Beginning several decades ago, as new chemotherapies were discovered and new regimens formulated, the rates of neutropenic fever with a wide variety of regimens were studied and published. These studies ultimately helped inform professional guidelines that group regimens into high risk (>20%) and intermediate risk (10-20%) of causing neutropenic fever, and recommend use of or consideration of, respectively, myeloid growth factors, white blood cell-boosting medications that can be given with each chemotherapy cycle and lower the risk of neutropenic fever. These guidelines thus influence insurance coverage of these effective but expensive medications.
However, as all of these studies relied on traditional spot check thermometers to detect fevers, they were subject to the same limitations as using spot check thermometers in clinical practice. It is therefore possible that neutropenic fever is more common than previously understood, which might lead to reclassification of risk status in two ways: 1) intermediate risk chemotherapy regimens may actually carry a high risk, which could change guideline recommendations and insurance reimbursement of myeloid growth factors; and 2) there may exist a patient population with neutropenic fever detected using wearable technology whose fever would otherwise not have been known yet who may safely forego treatment, which would represent a novel risk category of neutropenic fever.
While this study is not designed to codify "low risk" neutropenic fever formally, it could begin to generate hypotheses about what constitutes such a syndrome. Neutropenic fever accounts for approximately 5 percent of cancer-related hospitalizations and 8 percent of cancer-related hospitalization costs. When safe, triaging FN patients away from the hospital can improve patient care and reduce strain on existing health care resources.
Viable Opportunities
While this study will focus on temperature as its key metric, remote monitoring of other vital signs can yield potentially important insights into the real-time health of cancer patients, who can be at an especially high risk of complications resulting from treatment. RPM devices can collect enormous amounts of data, which has pros and cons.

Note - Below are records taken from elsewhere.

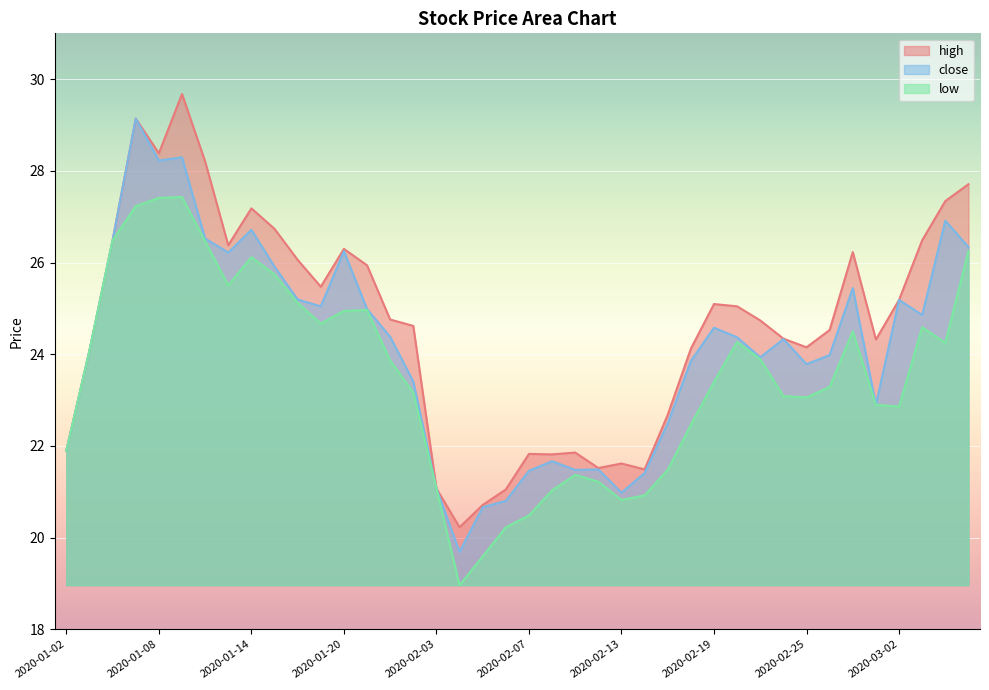

Count the number of categories in the chart.

40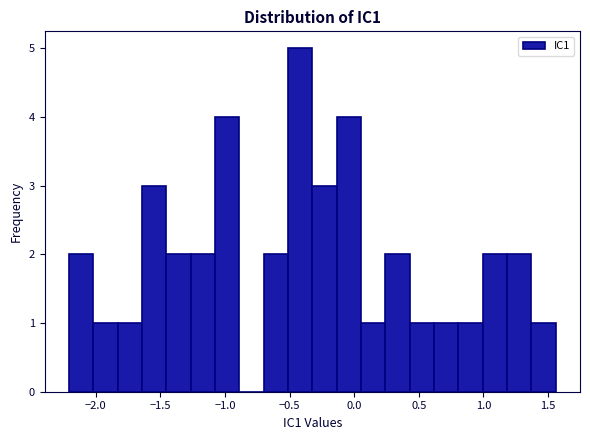

Around what value on the x-axis is the tallest bar? Give the approximate position of its centre, as read against the axis.

-0.40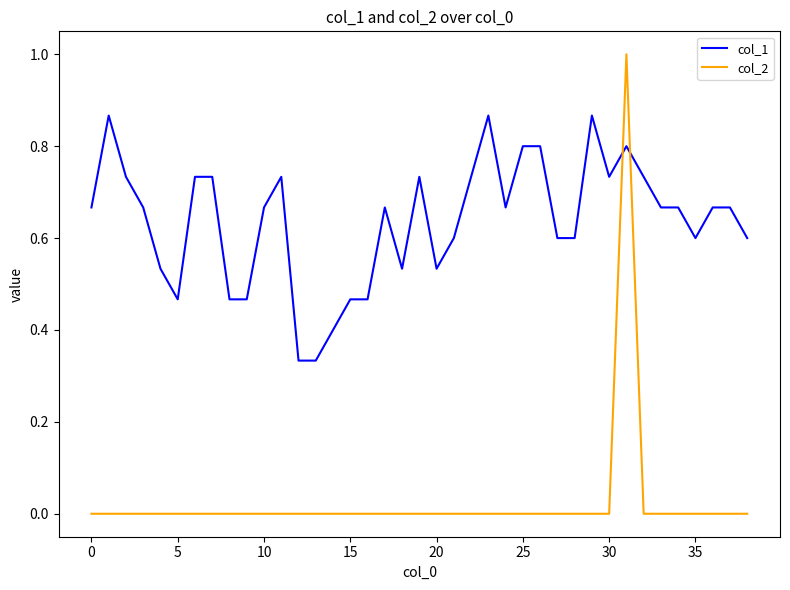

What is the maximum value shown in the chart?

1.0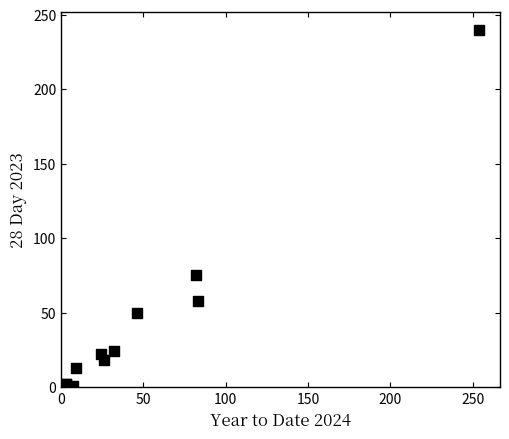

What Y value in the scatter plot is closest to 120?

75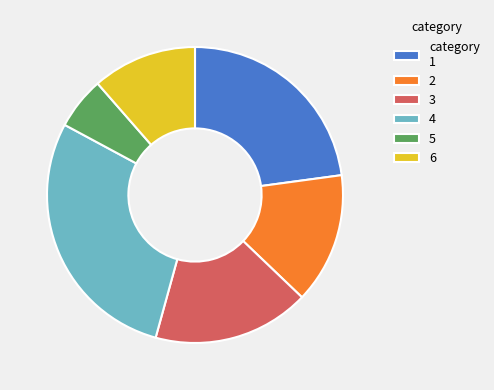

How many slices are in this pie chart?

6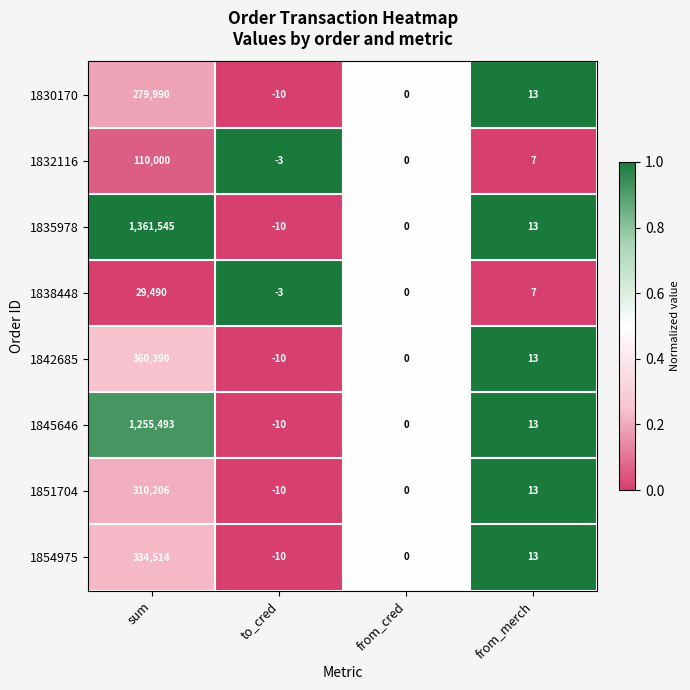

What is the difference between the 1838448 values at from_cred and from_merch?

7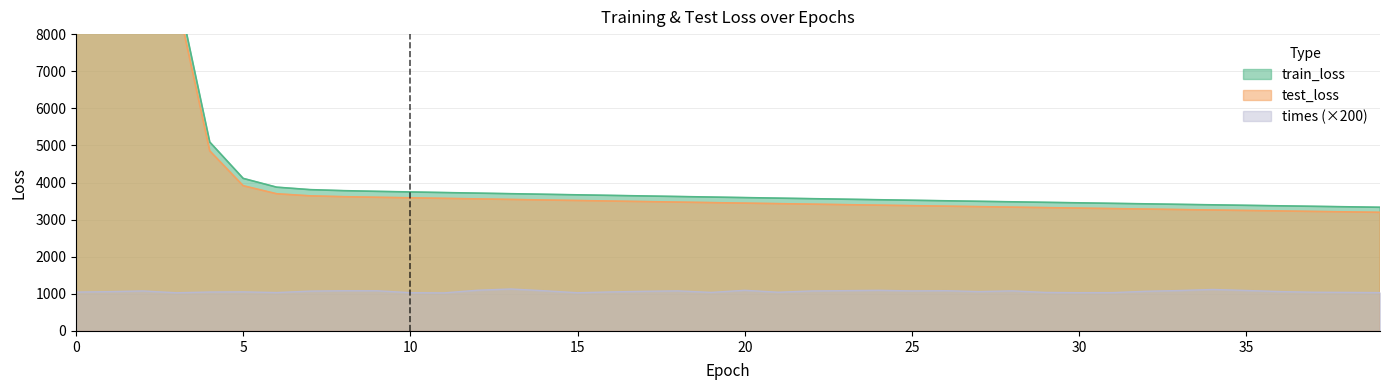

How many values in the test_loss series are below 3458?

20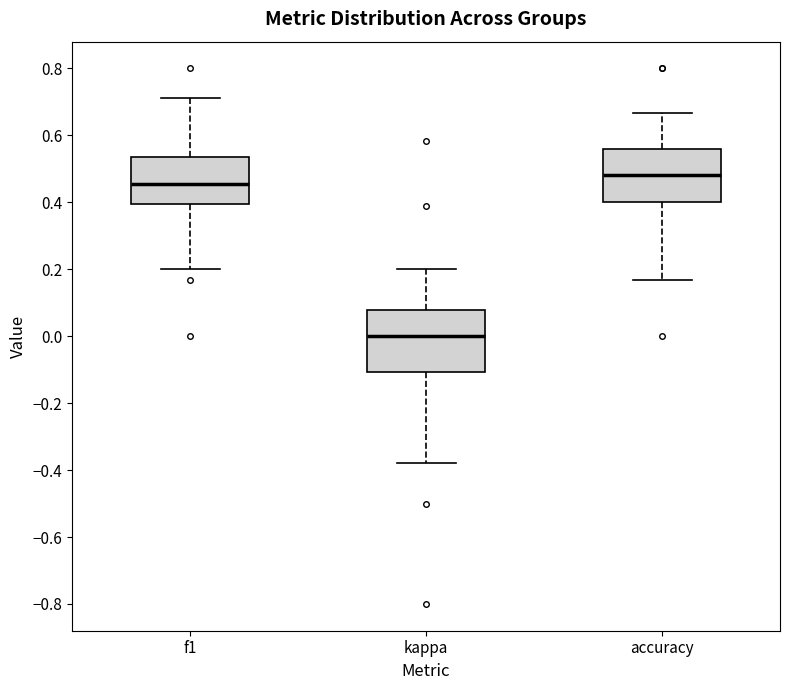

Reading left to right, read every box against the y-axis: the position of its median line, the range the box covers, and the ends of its whiskers. The values are not printed on the chart, so give them approximately, as read against the axis.

f1: median 0.46, box 0.40 to 0.54, whiskers 0.20 to 0.72
kappa: median 0.00, box -0.10 to 0.08, whiskers -0.38 to 0.20
accuracy: median 0.48, box 0.40 to 0.56, whiskers 0.16 to 0.66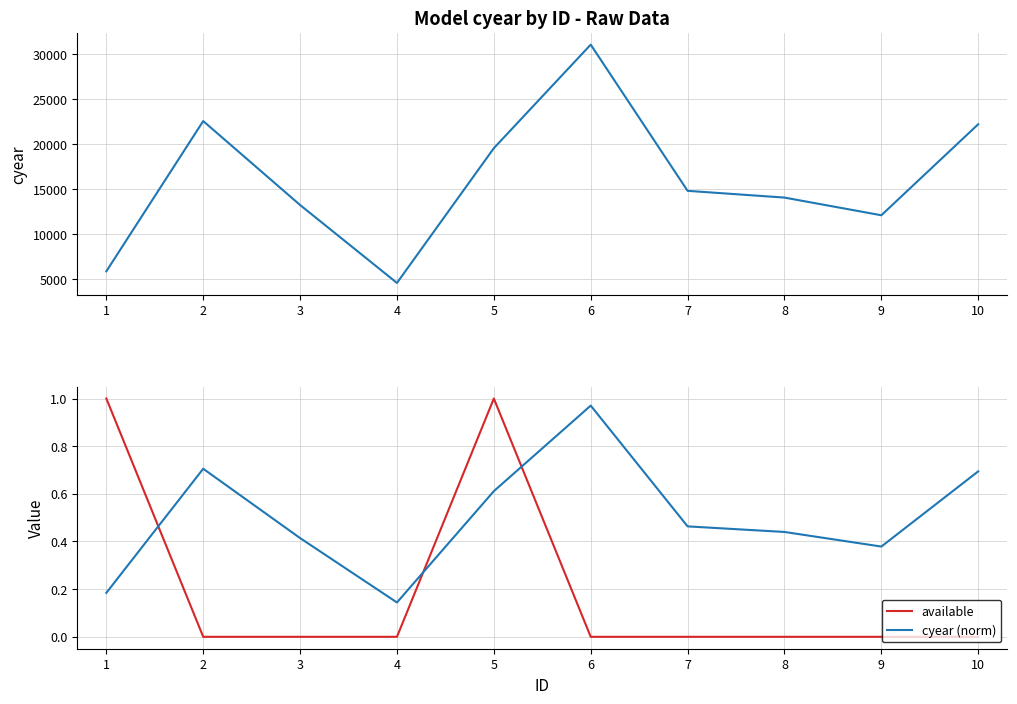

At which category is the sum across all series the highest?

6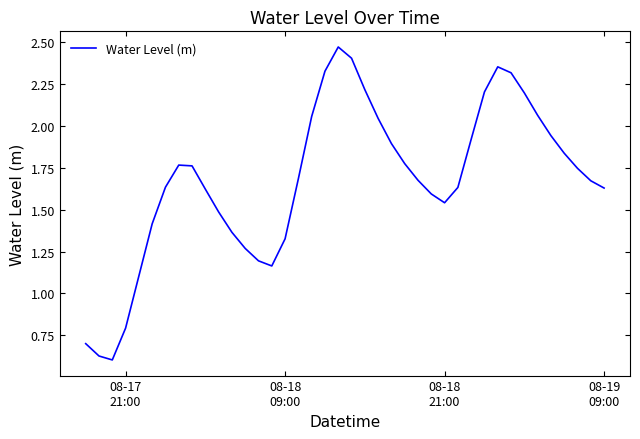

Does the chart display data point markers on the line(s)?

No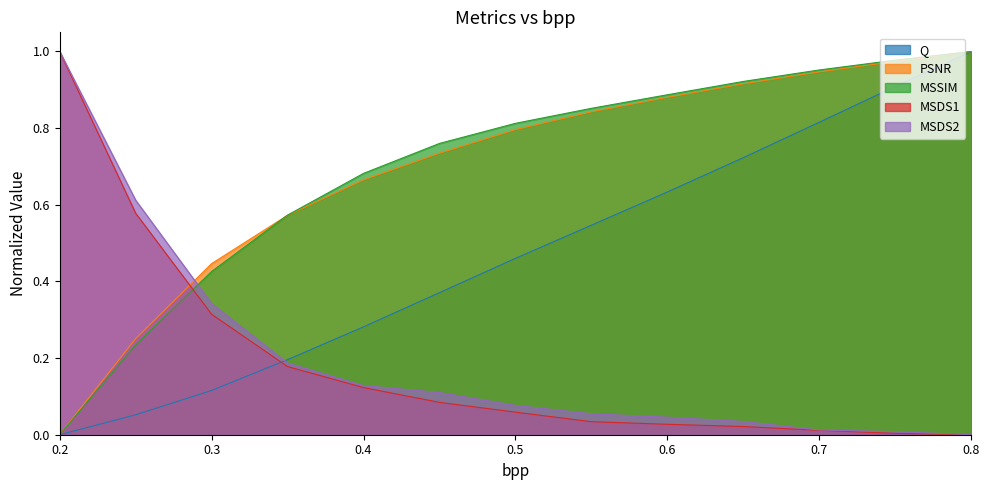

True or false: MSDS1 and MSDS2 intersect in this chart.

False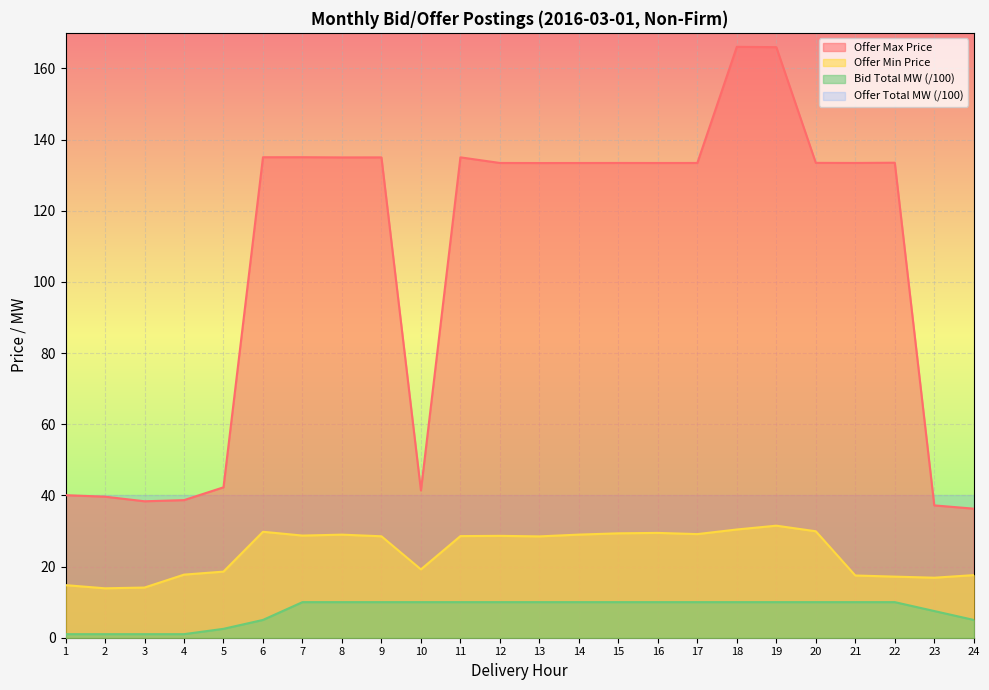

What is the total value across all series at 6?

209.8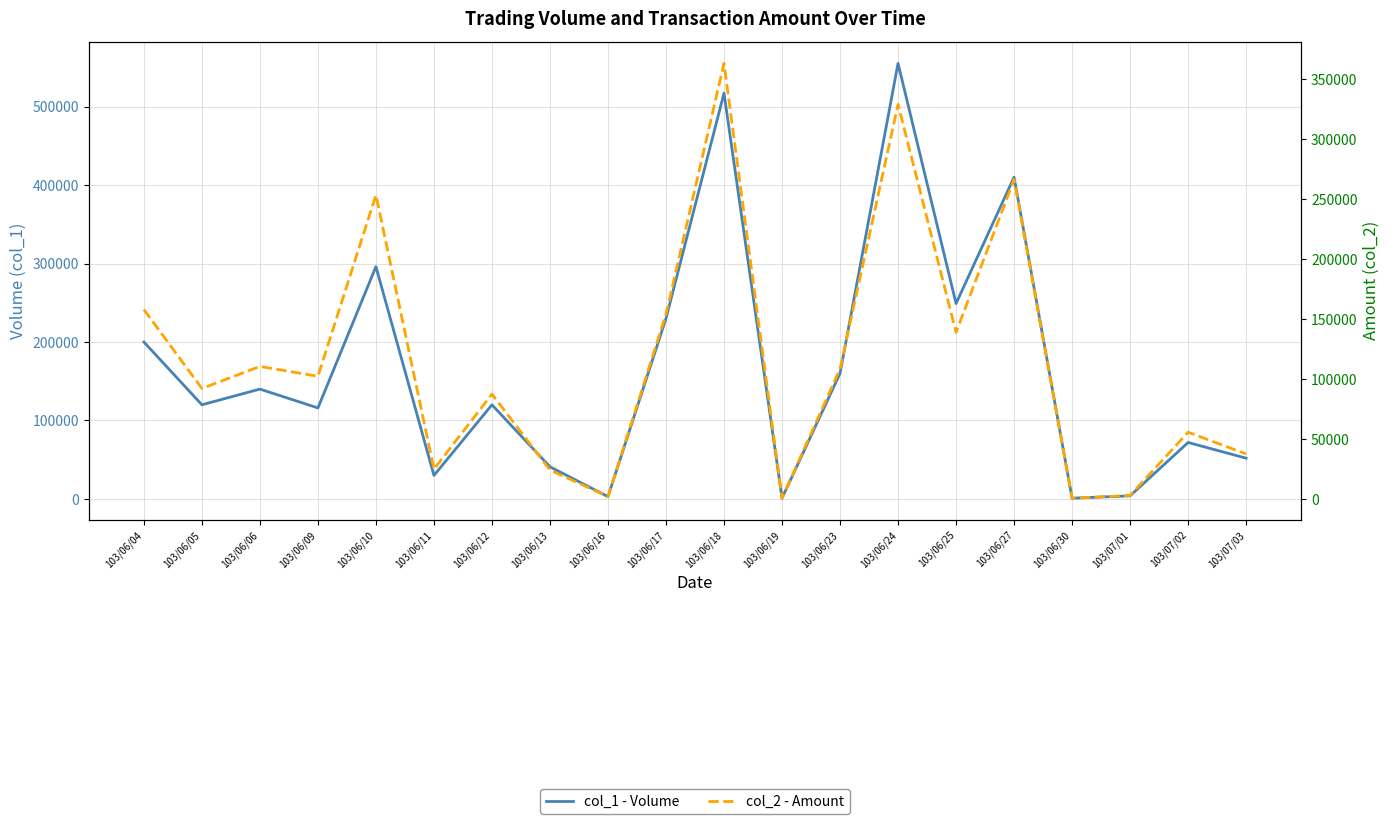

True or false: col_1 - Volume and col_2 - Amount intersect in this chart.

False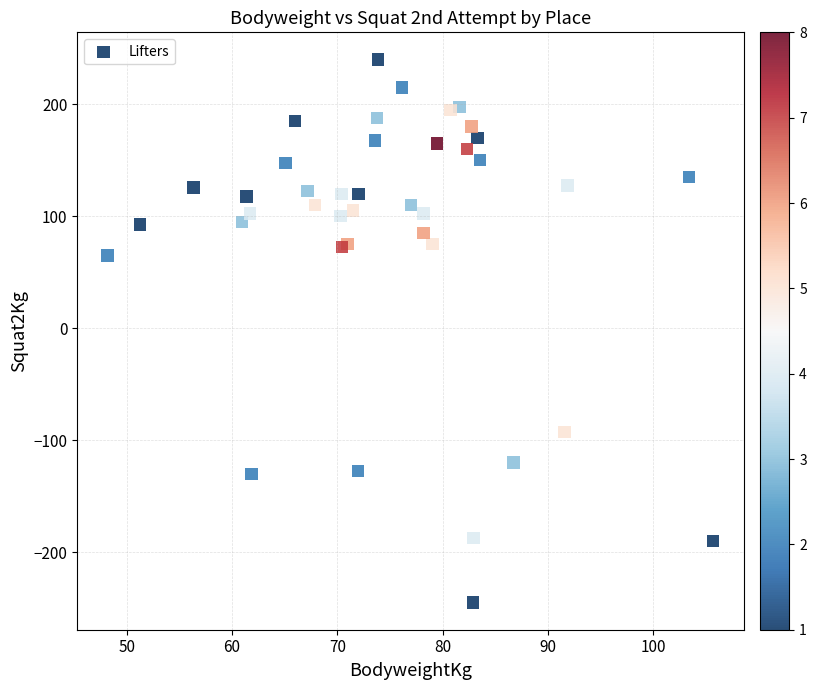

What Y value in the scatter plot is closest to -2?

65.0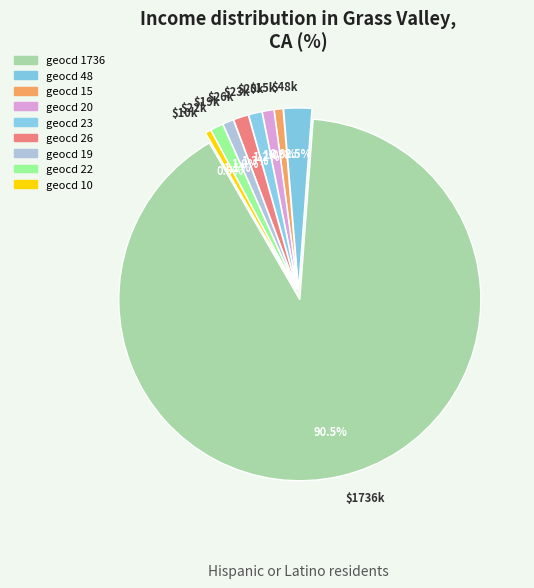

Which slice is the smallest?

10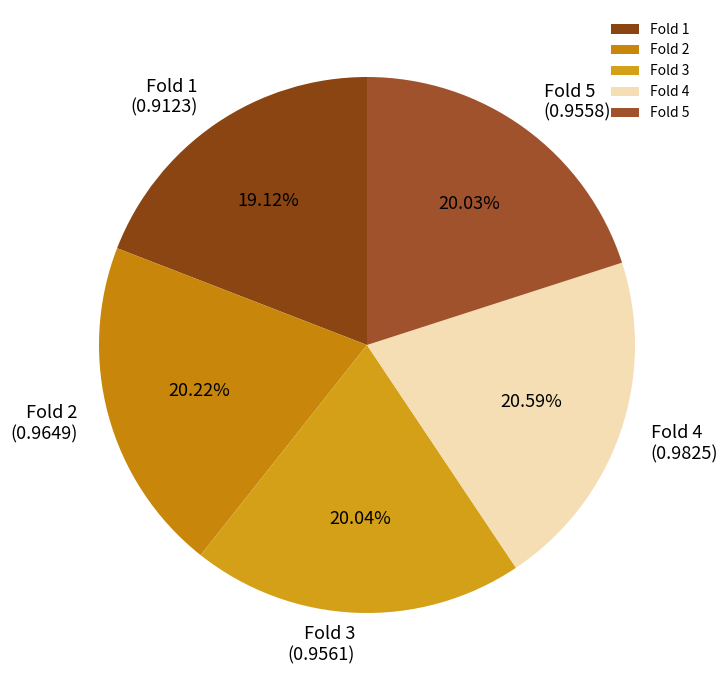

Which slice is the smallest?

Fold 1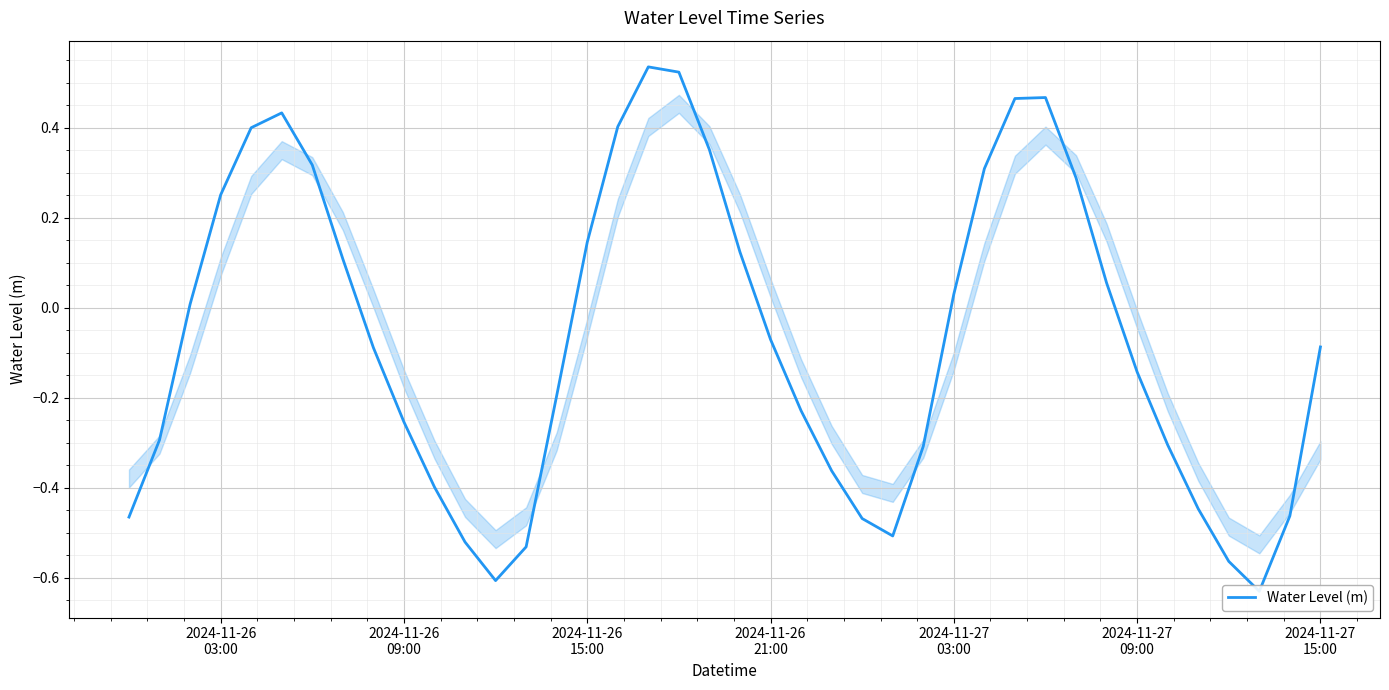

How many values are below zero?

22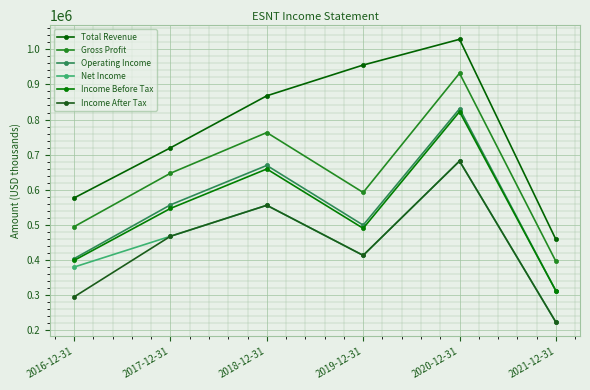

True or false: Total Revenue and Gross Profit intersect in this chart.

False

Clinicians and researchers must be able to efficiently and effectively analyze and utilize the data, so these devices must be paired with intuitive management platforms that organize and present information in usable ways. Parsing this data with algorithms, ranging from the simple to the complex, can assist clinicians and researchers in making use of RPM insights. There are myriad ways in which RPM can aid oncology clinical practice and research. The key moving forward will be continuing to design and validate use cases of these technologies as the landscape of RPM expands.
ADAM E. SINGER, MD, PHD, is a hematology/oncology fellow and health technology, health services, and cancer supportive care researcher. He holds an MD from UCLA and a PhD in policy analysis from the Pardee RAND Graduate School, where his doctoral work studied palliative health services interventions. His research focuses on the impact of novel technologies on a variety of cancer patient-oriented outcomes, including symptoms, functional status, quality of life, health care utilization, costs of care, and health equity.